Commentaires positifs des participants

Le RFICS a reçu plusieurs commentaires positifs de la part de personnes ayant participé à l’une ou l’autre des activités qu’il a tenues : 

« Un petit mot rapide pour [vous] remercier pour toute l’organisation du colloque du RFICS lors de l’Acfas. J’ai beaucoup apprécié mon expérience, les discussions ont été très stimulantes et les rencontres très intéressantes. Elles ouvrent déjà des opportunités de collaboration. » — Véronique Fournier, chercheuse étudiante, boursière du RFICS.

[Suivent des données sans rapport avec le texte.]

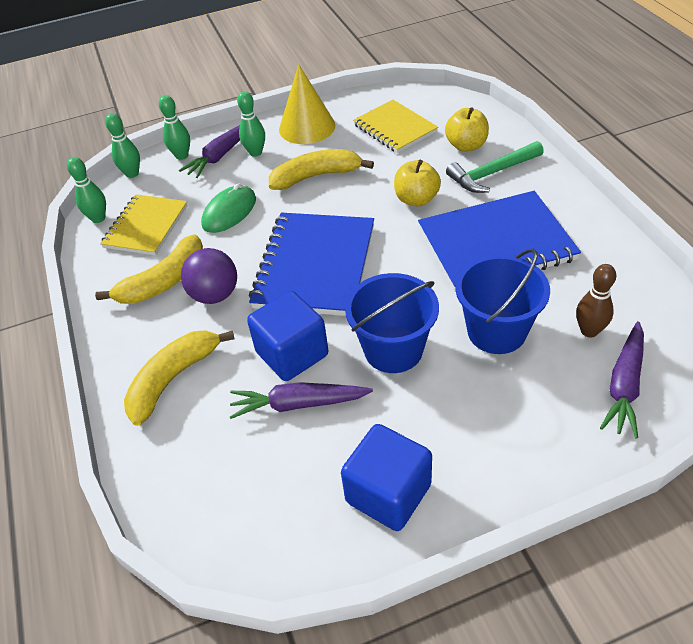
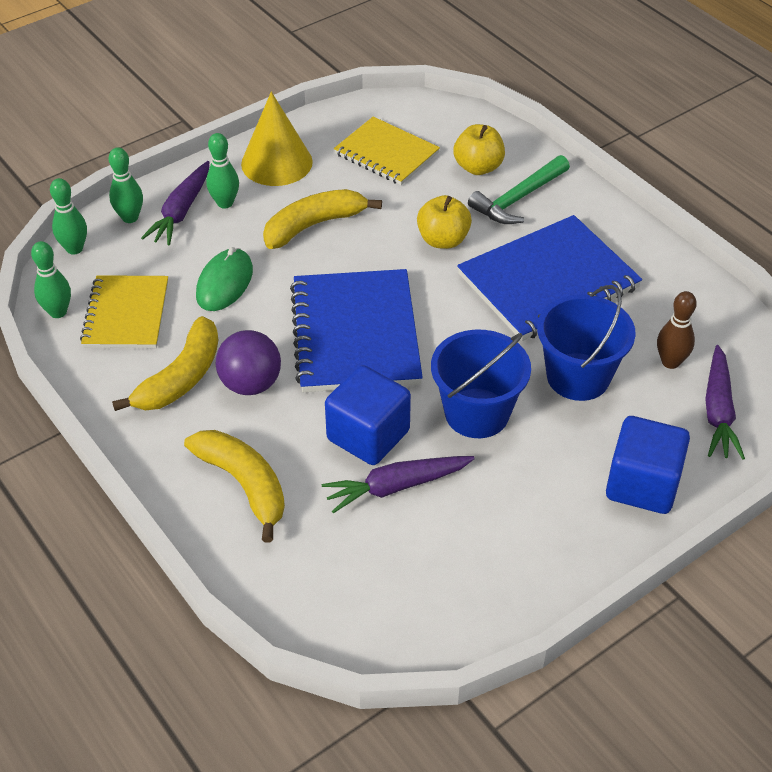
camera: 20 degrees left, 0 degrees up
(173, 379) = (244, 484): yellow banana -> yellow banana turned 120 degrees clockwise
(388, 493) = (522, 556): blue cube -> blue cube (642, 485)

« Je tiens à vous remercier très sincèrement pour ce colloque qui a réuni plusieurs grandes personnalités du monde scientifique canadien et francophone. Je suis très heureux, [j’ai] appris beaucoup de choses et j’avoue que les échanges étaient très constructifs. Je remercie également tous les intervenants pour leurs observations pertinentes formulées sur la communication afin [de suggérer ]des améliorations. J’en tiendrai compte dans mes travaux à venir. » — Honoré Bolinde, chercheur étudiant, Université Senghor à Alexandrie.

 

Une 91e édition des plus réussies

Le Réseau tient à remercier tous les participants et les panélistes pour leur participation aux réflexions et aux discussions autour de la question du conseil scientifique.

Un merci tout particulier à l’Acfas d’avoir organisé cet événement qui, encore une fois, fut une réussite sur toute la ligne. Ce congrès a été des plus enrichissants, et permettra certainement d’enrichir la pratique du conseil scientifique dans les années à venir.